Start of Source information
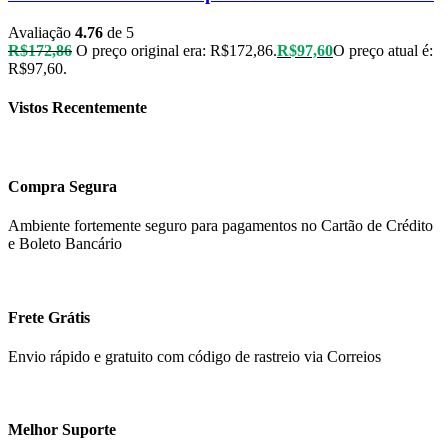
Avaliação
4.76
de 5
R$
172,86
O preço original era: R$172,86.
R$
97,60
O preço atual é:
R$97,60.
Vistos Recentemente
Compra Segura
Ambiente fortemente seguro para pagamentos no Cartão de Crédito
e Boleto Bancário
Frete Grátis
Envio rápido e gratuito com código de rastreio via Correios
Melhor Suporte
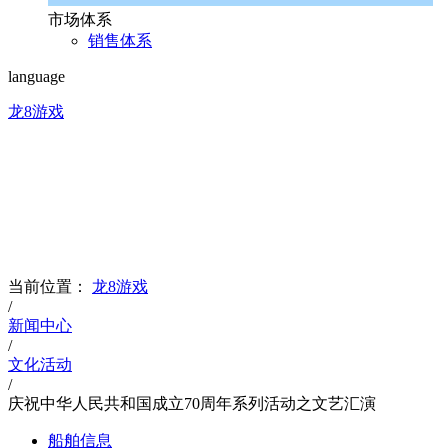
市场体系
销售体系
language
龙8游戏
news
文化品牌
当前位置：
龙8游戏
/
新闻中心
/
文化活动
/
庆祝中华人民共和国成立70周年系列活动之文艺汇演
船舶信息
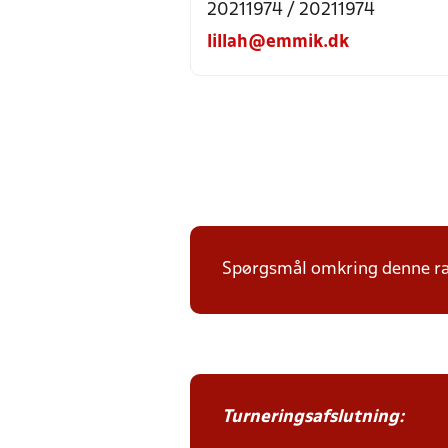
20211974 / 20211974
lillah@emmik.dk
Spørgsmål omkring denne ræk
Turneringsafslutning:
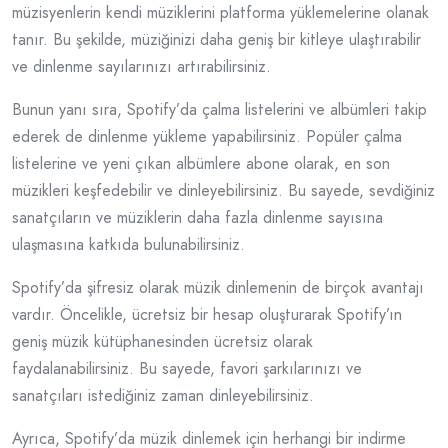
müzisyenlerin kendi müziklerini platforma yüklemelerine olanak
tanır. Bu şekilde, müziğinizi daha geniş bir kitleye ulaştırabilir
ve dinlenme sayılarınızı artırabilirsiniz.
Bunun yanı sıra, Spotify’da çalma listelerini ve albümleri takip
ederek de dinlenme yükleme yapabilirsiniz. Popüler çalma
listelerine ve yeni çıkan albümlere abone olarak, en son
müzikleri keşfedebilir ve dinleyebilirsiniz. Bu sayede, sevdiğiniz
sanatçıların ve müziklerin daha fazla dinlenme sayısına
ulaşmasına katkıda bulunabilirsiniz.
Spotify’da şifresiz olarak müzik dinlemenin de birçok avantajı
vardır. Öncelikle, ücretsiz bir hesap oluşturarak Spotify’ın
geniş müzik kütüphanesinden ücretsiz olarak
faydalanabilirsiniz. Bu sayede, favori şarkılarınızı ve
sanatçıları istediğiniz zaman dinleyebilirsiniz.
Ayrıca, Spotify’da müzik dinlemek için herhangi bir indirme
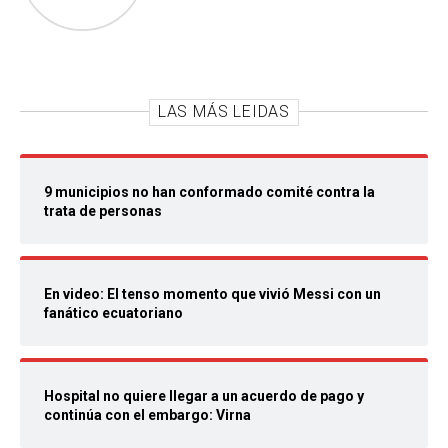
LAS MÁS LEIDAS
9 municipios no han conformado comité contra la
trata de personas
En video: El tenso momento que vivió Messi con un
fanático ecuatoriano
Hospital no quiere llegar a un acuerdo de pago y
continúa con el embargo: Virna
End of Source information
Replace "Compra Segura" with "Compra Protegida" in the extracted text of every record and change nothing else. Leave the pictures out of your answer.

Avaliação
4.76
de 5
R$
172,86
O preço original era: R$172,86.
R$
97,60
O preço atual é:
R$97,60.
Vistos Recentemente
Compra Protegida
Ambiente fortemente seguro para pagamentos no Cartão de Crédito
e Boleto Bancário
Frete Grátis
Envio rápido e gratuito com código de rastreio via Correios
Melhor Suporte
市场体系
销售体系
language
龙8游戏
news
文化品牌
当前位置：
龙8游戏
/
新闻中心
/
文化活动
/
庆祝中华人民共和国成立70周年系列活动之文艺汇演
船舶信息
20211974 / 20211974
lillah@emmik.dk
Spørgsmål omkring denne ræk
Turneringsafslutning:
müzisyenlerin kendi müziklerini platforma yüklemelerine olanak
tanır. Bu şekilde, müziğinizi daha geniş bir kitleye ulaştırabilir
ve dinlenme sayılarınızı artırabilirsiniz.
Bunun yanı sıra, Spotify’da çalma listelerini ve albümleri takip
ederek de dinlenme yükleme yapabilirsiniz. Popüler çalma
listelerine ve yeni çıkan albümlere abone olarak, en son
müzikleri keşfedebilir ve dinleyebilirsiniz. Bu sayede, sevdiğiniz
sanatçıların ve müziklerin daha fazla dinlenme sayısına
ulaşmasına katkıda bulunabilirsiniz.
Spotify’da şifresiz olarak müzik dinlemenin de birçok avantajı
vardır. Öncelikle, ücretsiz bir hesap oluşturarak Spotify’ın
geniş müzik kütüphanesinden ücretsiz olarak
faydalanabilirsiniz. Bu sayede, favori şarkılarınızı ve
sanatçıları istediğiniz zaman dinleyebilirsiniz.
Ayrıca, Spotify’da müzik dinlemek için herhangi bir indirme
LAS MÁS LEIDAS
9 municipios no han conformado comité contra la
trata de personas
En video: El tenso momento que vivió Messi con un
fanático ecuatoriano
Hospital no quiere llegar a un acuerdo de pago y
continúa con el embargo: Virna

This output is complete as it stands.